作者:Eichmann Cédric , Campioni Silvia , Kowal Julia , Maslennikov Innokentiy , Gerez Juan , Liu Xiaoxia , Verasdonck Joeri , Nespovitaya Nadezhda , Choe Senyon , Meier Beat H , Picotti Paola , Rizo Josep , Stahlberg Henning , Riek Roland
期刊:The Journal of biological chemistry
日期:2016-02-04
DOI :10.1074/jbc.M115.707968
Multiple neurodegenerative diseases are caused by the aggregation of the human α-Synuclein (α-Syn) protein. α-Syn possesses high structural plasticity and the capability of interacting with membranes. Both features are not only essential for its physiological function but also play a role in the aggregation process.

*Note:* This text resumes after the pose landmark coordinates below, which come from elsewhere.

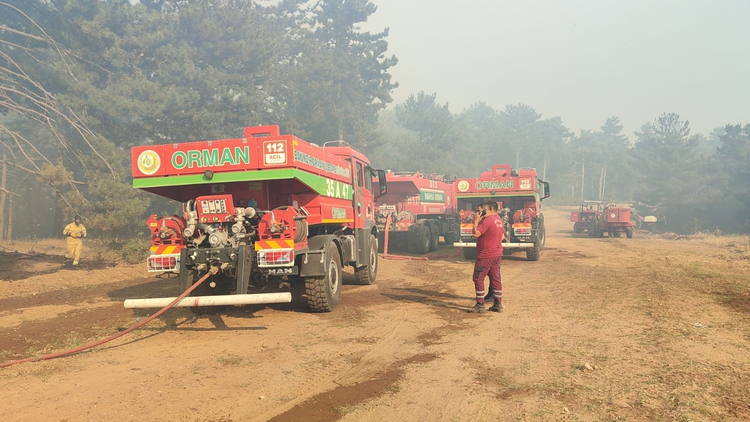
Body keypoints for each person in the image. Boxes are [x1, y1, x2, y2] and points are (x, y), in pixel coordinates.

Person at [468, 201, 504, 313]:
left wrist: (476, 221)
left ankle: (480, 304)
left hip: (485, 255)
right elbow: (502, 236)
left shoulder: (487, 221)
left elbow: (475, 234)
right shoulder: (498, 220)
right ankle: (498, 304)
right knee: (495, 279)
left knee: (478, 279)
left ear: (490, 210)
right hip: (497, 254)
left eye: (481, 211)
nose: (479, 213)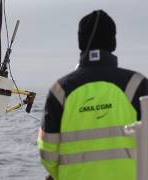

Recently it has been proposed that α-Syn is able to form lipid-protein particles reminiscent of high-density lipoproteins. Here, we present a method to obtain a stable and homogeneous population of nanometer-sized particles composed of α-Syn and anionic phospholipids. These particles are called α-Syn lipoprotein (nano)particles to indicate their relationship to high-density lipoproteins formed by human apolipoproteins in vivo and of in vitro self-assembling phospholipid bilayer nanodiscs. Structural investigations of the α-Syn lipoprotein particles by circular dichroism (CD) and magic angle solid-state nuclear magnetic resonance (MAS SS-NMR) spectroscopy establish that α-Syn adopts a helical secondary structure within these particles. Based on cryo-electron microscopy (cryo-EM) and dynamic light scattering (DLS) α-Syn lipoprotein particles have a defined size with a diameter of ∼23 nm. Chemical cross-linking in combination with solution-state NMR and multiangle static light scattering (MALS) of α-Syn particles reveal a high-order protein-lipid entity composed of ∼8-10 α-Syn molecules. The close resemblance in size between cross-linked in vitro-derived α-Syn lipoprotein particles and a cross-linked species of endogenous α-Syn from SH-SY5Y human neuroblastoma cells indicates a potential functional relevance of α-Syn lipoprotein nanoparticles.